> EXCERPT PROVIDED
------------------------------------

OpenCV Integration With Live 360 Video for Robotics
Use OpenCV and a 360° camera with Linux to add object recognition to your robot in real-time using 4K 30fps live video and applications in Python or C++.
Join the DZone community and get the full member experience.
Join For FreeAs artificial intelligence gets more advanced, robots are increasingly used to free humans from the risks of inspecting dangerous locations or the drudgery of routine visual surveillance. To provide some degree of autonomous decision, the robot often has cameras connected to an onboard Linux computer such as an NVIDIA Jetson or x86 single-board computer (SBC).
If the application benefits from live 360-degree video, there are two approaches. The first, more difficult approach is to use multiple cameras and stitch the video together on the computer or process each video feed separately. The number of cameras used depends on the field of view of each camera. If the robot uses two fisheye lenses that can show more than 180 degrees, only two cameras are needed. It's common to use three or four cameras.

------------------------------------

Skeletal landmark data:
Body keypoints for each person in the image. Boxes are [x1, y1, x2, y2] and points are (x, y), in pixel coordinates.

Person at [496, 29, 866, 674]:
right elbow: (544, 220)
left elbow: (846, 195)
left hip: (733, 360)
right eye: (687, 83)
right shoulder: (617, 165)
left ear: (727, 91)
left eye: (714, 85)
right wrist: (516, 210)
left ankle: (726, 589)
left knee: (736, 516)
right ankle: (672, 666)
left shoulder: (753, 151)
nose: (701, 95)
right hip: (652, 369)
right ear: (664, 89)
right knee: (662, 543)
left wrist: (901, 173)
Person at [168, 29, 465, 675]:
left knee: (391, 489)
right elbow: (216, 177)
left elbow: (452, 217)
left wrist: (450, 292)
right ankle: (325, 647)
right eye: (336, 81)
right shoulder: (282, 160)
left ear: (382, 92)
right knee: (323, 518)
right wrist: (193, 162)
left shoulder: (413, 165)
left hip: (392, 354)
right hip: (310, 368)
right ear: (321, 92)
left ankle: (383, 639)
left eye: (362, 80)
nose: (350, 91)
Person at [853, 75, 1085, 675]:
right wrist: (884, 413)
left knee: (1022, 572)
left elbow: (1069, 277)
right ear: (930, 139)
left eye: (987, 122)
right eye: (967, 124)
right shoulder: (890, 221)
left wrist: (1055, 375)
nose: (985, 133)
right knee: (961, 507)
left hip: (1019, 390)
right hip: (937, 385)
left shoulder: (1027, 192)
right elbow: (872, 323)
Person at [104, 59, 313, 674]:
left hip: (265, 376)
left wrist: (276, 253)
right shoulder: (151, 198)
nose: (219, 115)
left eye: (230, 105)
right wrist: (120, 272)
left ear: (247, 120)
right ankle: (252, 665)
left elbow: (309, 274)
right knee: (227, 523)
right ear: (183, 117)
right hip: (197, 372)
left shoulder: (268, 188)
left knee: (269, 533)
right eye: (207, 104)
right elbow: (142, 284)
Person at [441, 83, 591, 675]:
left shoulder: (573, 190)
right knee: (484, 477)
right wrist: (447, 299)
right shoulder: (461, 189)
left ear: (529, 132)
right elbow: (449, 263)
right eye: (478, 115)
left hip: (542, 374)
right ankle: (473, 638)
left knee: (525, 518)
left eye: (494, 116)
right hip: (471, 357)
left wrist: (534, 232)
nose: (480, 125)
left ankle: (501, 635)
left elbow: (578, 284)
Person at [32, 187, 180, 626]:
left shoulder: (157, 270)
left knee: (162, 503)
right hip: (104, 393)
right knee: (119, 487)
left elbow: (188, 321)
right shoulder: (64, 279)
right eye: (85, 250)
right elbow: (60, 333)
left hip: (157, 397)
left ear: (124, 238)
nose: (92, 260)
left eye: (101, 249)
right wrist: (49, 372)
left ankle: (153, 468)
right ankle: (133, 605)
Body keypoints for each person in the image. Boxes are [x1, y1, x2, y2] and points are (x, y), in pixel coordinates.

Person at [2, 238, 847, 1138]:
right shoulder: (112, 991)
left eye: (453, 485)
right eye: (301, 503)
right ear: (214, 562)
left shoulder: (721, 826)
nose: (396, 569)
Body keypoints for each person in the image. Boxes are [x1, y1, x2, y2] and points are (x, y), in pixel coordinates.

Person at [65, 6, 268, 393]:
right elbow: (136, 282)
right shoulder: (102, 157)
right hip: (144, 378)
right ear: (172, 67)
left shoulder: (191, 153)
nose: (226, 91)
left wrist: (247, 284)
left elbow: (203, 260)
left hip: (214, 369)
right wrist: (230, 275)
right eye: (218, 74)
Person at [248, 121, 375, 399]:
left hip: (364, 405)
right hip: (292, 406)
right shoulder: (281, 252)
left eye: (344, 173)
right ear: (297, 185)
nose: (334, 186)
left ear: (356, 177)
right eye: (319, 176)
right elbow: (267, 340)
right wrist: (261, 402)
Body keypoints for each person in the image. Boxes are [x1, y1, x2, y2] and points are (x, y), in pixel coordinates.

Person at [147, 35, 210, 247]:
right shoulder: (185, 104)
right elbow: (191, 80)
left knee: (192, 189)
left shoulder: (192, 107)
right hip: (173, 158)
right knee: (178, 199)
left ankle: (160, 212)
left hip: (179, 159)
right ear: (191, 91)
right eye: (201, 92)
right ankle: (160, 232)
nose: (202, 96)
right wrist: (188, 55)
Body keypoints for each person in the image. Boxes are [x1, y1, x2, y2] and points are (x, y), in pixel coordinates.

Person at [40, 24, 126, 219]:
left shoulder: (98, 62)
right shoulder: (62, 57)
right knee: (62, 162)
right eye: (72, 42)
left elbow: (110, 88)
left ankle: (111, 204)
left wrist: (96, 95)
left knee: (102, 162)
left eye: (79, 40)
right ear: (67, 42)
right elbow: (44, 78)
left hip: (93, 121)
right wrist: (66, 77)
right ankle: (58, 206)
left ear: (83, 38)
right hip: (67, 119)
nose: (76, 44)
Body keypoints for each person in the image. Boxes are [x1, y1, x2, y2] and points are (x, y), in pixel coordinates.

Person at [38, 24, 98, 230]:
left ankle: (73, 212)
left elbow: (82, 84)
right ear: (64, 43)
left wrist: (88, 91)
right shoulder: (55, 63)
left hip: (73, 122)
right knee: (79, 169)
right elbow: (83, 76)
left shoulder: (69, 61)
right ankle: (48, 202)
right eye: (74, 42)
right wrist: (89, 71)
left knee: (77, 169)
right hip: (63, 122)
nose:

------------------------------------

> TASKS TO COMPLETE
(A) Reproduce the portion of the OpenCV article that runs between "Join For FreeAs" and "single-board computer (SBC).", inclusive.
(B) Answer these questions from the OpenCV article:
(i) What two onboard Linux computers does it give as examples?
(ii) How many cameras are needed if the robot uses two fisheye lenses that can show more than 180 degrees?
(iii) What resolution and frame rate of live video does it mention?

> RESULTS IN ORDER
(A)
Join For FreeAs artificial intelligence gets more advanced, robots are increasingly used to free humans from the risks of inspecting dangerous locations or the drudgery of routine visual surveillance. To provide some degree of autonomous decision, the robot often has cameras connected to an onboard Linux computer such as an NVIDIA Jetson or x86 single-board computer (SBC).

(B)
(i) An NVIDIA Jetson or an x86 single-board computer (SBC).
(ii) Two cameras.
(iii) 4K at 30fps.